- Born: 7 September 1979 (age 46) England
- Genres: Classical/organ/choral
- Occupations: Organist and Master of the Choristers (Durham Cathedral)
- Instrument: Organ
- Labels: Priory Records, Hyperion Records

= Daniel Cook (musician) =

Daniel Cook (born 7 September 1979) is an organist, conductor and singer. Since Autumn 2017 he has been Master of the Choristers and Organist at Durham Cathedral.

In 2013 he was elected an Associate of the Royal Academy of Music (ARAM).

==Education and early career==
Cook's first organ teacher was Keith Wright at Durham Cathedral. After a gap year as Organ Scholar of Worcester Cathedral, he studied at the Royal Academy of Music with Nicolas Kynaston, James O'Donnell and Patrick Russill, whilst also working as Organ Scholar of Southwark Cathedral and Westminster Abbey. Upon graduating with first-class honours, he was appointed Assistant Organist of Westminster Abbey.

==Cathedral career==
===Salisbury===
In 2005, Cook was appointed Assistant Director of Music at Salisbury Cathedral. During his time at Salisbury, Cook made his debut solo organ recordings with Priory Records, a recording company with whom he has released 14 solo CDs to date. Most of these have been made on the world-famous Father Willis Organ in Salisbury, whose digital sampling for the Hauptwerk organ software Cook oversaw. Alongside his duties at the cathedral, Cook also conducted The Farrant Singers and founded The Mousai Singers, a group which he still conducts.

===St Davids===
Cook left Salisbury in 2011 to take up the posts of Organist & Master of the Choristers at St Davids Cathedral and Artistic Director of the St Davids Cathedral Festival. During his time in St Davids, Cook was also Music Director of the Dyfed Choir.

===Westminster Abbey===
In 2013, Cook was appointed Sub-Organist of Westminster Abbey. He played the organ for several special services broadcast on BBC Television, including services of thanksgiving on the 70th anniversary of VE Day and the 75th anniversary of the Battle of Britain. He accompanied the Abbey Choir on a CD release of music by Hubert Parry on Hyperion, which includes his own arrangement of Blest Pair of Sirens.

# # # # #

_WHAT THIS EXERCISE ASKS_:
1: From the Daniel Cook biography above, reproduce word for word the passage that begins with the words containing "- Born: 7 September" and ends with "of Music (ARAM).".
2: Write the next part of the biography of organist Daniel Cook, picking up after its final sentence.

# # # # #

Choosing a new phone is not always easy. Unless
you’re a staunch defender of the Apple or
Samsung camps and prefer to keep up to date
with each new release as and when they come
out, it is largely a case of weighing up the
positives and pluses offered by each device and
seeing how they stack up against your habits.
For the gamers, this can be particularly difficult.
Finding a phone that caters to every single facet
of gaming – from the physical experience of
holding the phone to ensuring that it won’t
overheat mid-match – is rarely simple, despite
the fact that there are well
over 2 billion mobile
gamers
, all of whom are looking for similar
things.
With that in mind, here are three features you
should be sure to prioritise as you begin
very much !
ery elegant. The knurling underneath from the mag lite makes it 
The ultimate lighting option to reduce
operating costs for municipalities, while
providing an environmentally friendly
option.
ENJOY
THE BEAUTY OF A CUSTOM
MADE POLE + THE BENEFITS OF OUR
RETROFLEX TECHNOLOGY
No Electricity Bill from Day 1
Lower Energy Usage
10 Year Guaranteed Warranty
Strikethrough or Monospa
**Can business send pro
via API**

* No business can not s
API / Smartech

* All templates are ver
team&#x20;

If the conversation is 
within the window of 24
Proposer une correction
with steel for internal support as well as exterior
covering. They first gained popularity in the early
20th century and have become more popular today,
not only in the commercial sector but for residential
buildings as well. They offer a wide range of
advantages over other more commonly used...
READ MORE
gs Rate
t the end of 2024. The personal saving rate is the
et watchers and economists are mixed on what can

# # # # #

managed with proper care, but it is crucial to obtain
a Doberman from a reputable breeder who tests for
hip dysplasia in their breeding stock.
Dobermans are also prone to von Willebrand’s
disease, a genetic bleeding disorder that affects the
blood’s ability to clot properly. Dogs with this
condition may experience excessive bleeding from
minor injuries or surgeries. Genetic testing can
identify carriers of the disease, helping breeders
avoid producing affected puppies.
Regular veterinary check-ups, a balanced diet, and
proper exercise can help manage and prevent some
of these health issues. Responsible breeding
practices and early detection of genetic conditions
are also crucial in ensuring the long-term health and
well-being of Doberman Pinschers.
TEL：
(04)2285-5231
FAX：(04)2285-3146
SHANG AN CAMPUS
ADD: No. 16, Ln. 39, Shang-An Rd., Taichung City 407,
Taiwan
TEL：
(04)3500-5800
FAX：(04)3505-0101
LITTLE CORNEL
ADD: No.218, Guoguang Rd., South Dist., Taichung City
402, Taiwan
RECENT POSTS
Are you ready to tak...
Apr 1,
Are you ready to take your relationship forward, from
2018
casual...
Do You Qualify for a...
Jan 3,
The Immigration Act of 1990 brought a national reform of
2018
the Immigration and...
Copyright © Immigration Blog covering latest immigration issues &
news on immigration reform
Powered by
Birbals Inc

# # # # #

_ANSWER LIST_:
1:
- Born: 7 September 1979 (age 46) England
- Genres: Classical/organ/choral
- Occupations: Organist and Master of the Choristers (Durham Cathedral)
- Instrument: Organ
- Labels: Priory Records, Hyperion Records

= Daniel Cook (musician) =

Daniel Cook (born 7 September 1979) is an organist, conductor and singer. Since Autumn 2017 he has been Master of the Choristers and Organist at Durham Cathedral.

In 2013 he was elected an Associate of the Royal Academy of Music (ARAM).

2:
===Durham===
In 2017 he took up the office of Master of the Choristers and Organist at Durham Cathedral in Autumn 2017, succeeding James Lancelot who had held the position for 32 years.

==Miscellaneous==
Cook is Artistic Director of the Mousai Singers.

==Discography==

===Solo===
- The Complete Organ Works of Sir Edward Bairstow (Priory 2023)
- The Complete Organ Works of Sir William Harris (Priory 2020)
- Grand Organ of Westminster Abbey DVD (Priory 2018)
- The Complete Organ Works of C.V. Stanford Volume 5 (Priory 2017)
- Abbey Spectacular! (Priory, 2017)
- The Complete Organ Works of C.V. Stanford Volume 4 (Priory, 2016)
- The Complete Organ Works of C.V. Stanford Volume 3 (Priory, 2016)
- The Complete Organ Works of George Dyson (Priory, 2015)
- The Complete Organ Works of C.V. Stanford Volume 2 (Priory, 2015)
- Great European Organs No. 91, St Davids Cathedral (Priory, 2014)
- The Complete Organ Works of Herbert Sumsion Volume 2 (Priory, 2013)
- The Complete Organ Works of C.V. Stanford Volume 1 (Priory, 2013)
- The Complete Organ Works of Herbert Sumsion Volume 1 (Priory, 2013)
- Great European Organs No. 85, St George's Church, Cullercoats (Priory, 2012)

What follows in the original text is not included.